Exact costs aren’t known but estimates place the figure at more than $20 million for what’s being called the medical imaging campaign initiative.

The 10-year plan takes in a wide variety of imaging services, including ultrasound, and health authority officials say the plan will evolve over the years as technology changes.

But the core of it will remain that health care services will increase throughout the north and people won’t have to travel as far to obtain those services.

The only MRI unit in the north is in Prince George and there are long waiting periods and people may end up being referred to facilities in the Lower Mainland or elsewhere.

The prospect of a wholesale effort to purchase new diagnostic imaging equipment across the north is what drew foundations to begin discussing a common front, says Trevor Lutes, the former chair of the Spirit of the North Foundation in Prince George who is now spearheading this new campaign.

The concept being developed is that the bigger the financial request, the larger the corporation or business that can be approached, he said.

“By having this large campaign we can speak to the larger corporations who do business across the north -- to the boardrooms in Toronto and Calgary,” said Lutes.

“And by having the foundations work together, we can make this happen that much quicker.”

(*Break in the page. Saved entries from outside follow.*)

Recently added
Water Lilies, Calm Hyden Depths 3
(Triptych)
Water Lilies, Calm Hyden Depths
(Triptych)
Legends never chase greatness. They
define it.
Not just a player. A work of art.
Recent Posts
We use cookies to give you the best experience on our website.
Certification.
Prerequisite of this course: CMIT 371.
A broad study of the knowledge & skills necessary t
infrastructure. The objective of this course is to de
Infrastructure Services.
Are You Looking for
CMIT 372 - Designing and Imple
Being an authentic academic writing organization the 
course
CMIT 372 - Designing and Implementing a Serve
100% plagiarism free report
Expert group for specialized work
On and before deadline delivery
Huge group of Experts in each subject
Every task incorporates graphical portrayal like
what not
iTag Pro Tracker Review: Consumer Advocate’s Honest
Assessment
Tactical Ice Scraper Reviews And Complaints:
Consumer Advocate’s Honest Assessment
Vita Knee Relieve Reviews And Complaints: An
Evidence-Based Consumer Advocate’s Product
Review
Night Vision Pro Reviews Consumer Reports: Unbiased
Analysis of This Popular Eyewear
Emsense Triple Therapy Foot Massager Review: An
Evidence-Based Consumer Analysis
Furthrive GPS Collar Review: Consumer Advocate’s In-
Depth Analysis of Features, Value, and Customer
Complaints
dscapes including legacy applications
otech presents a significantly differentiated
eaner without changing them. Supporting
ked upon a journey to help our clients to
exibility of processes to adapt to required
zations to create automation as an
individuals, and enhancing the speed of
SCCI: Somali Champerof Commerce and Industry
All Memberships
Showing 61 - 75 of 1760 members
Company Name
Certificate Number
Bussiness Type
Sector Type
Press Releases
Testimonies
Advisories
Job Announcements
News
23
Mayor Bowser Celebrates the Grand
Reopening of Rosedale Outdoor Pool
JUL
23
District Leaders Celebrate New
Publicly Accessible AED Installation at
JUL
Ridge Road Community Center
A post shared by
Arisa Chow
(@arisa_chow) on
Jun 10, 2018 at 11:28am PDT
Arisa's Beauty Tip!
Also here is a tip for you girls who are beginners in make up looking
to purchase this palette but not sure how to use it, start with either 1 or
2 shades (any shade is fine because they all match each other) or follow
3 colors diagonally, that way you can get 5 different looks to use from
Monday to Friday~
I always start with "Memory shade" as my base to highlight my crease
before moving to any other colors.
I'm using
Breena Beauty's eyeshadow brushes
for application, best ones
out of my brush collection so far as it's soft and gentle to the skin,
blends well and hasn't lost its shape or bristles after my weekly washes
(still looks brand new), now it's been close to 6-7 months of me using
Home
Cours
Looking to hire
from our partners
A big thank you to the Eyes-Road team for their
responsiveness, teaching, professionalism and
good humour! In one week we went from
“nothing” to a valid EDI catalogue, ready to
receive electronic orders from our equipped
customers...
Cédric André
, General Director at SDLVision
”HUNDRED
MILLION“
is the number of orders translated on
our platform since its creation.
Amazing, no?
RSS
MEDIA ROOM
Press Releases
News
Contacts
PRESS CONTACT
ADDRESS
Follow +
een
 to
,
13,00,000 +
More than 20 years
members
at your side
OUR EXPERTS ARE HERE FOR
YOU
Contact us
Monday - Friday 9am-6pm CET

No foundation is being forced to join the larger campaign and each is free to continue their efforts to raise money within their own communities for specific needs of their home hospitals and health care institutions, said Lutes.

The Dr. REM Lee Hospital Foundation has signed onto the region-wide imaging campaign and is looking forward to working with the other foundations involved, said chair Ron Bartlett.

“We don’t think this will have any effect on what we do locally,” he said. “There are corporations who will contribute at a local level and at a higher level, they can be approached for that larger dollar.”

The foundation directors are already excited that two technicians from Mills are already being trained to operate the MRI unit once installed here, Bartlett continued.

“This is going to be so beneficial, not just for Terrace but for the area,” he said. “We’re going to be the smallest hospital in B.C. to have one.”

Bartlett said the REM Lee Hospital Foundation has had the benefit of much support from the community to meet its specific medical equipment goals.

“Last year we raised and then provided $400,000. That’s been very gratifying,” he said.

The three-MRI project has taken a step forward now that Siemens, an international company dealing in everything from generating power to installing lights on runways, has agreed to provide all three units.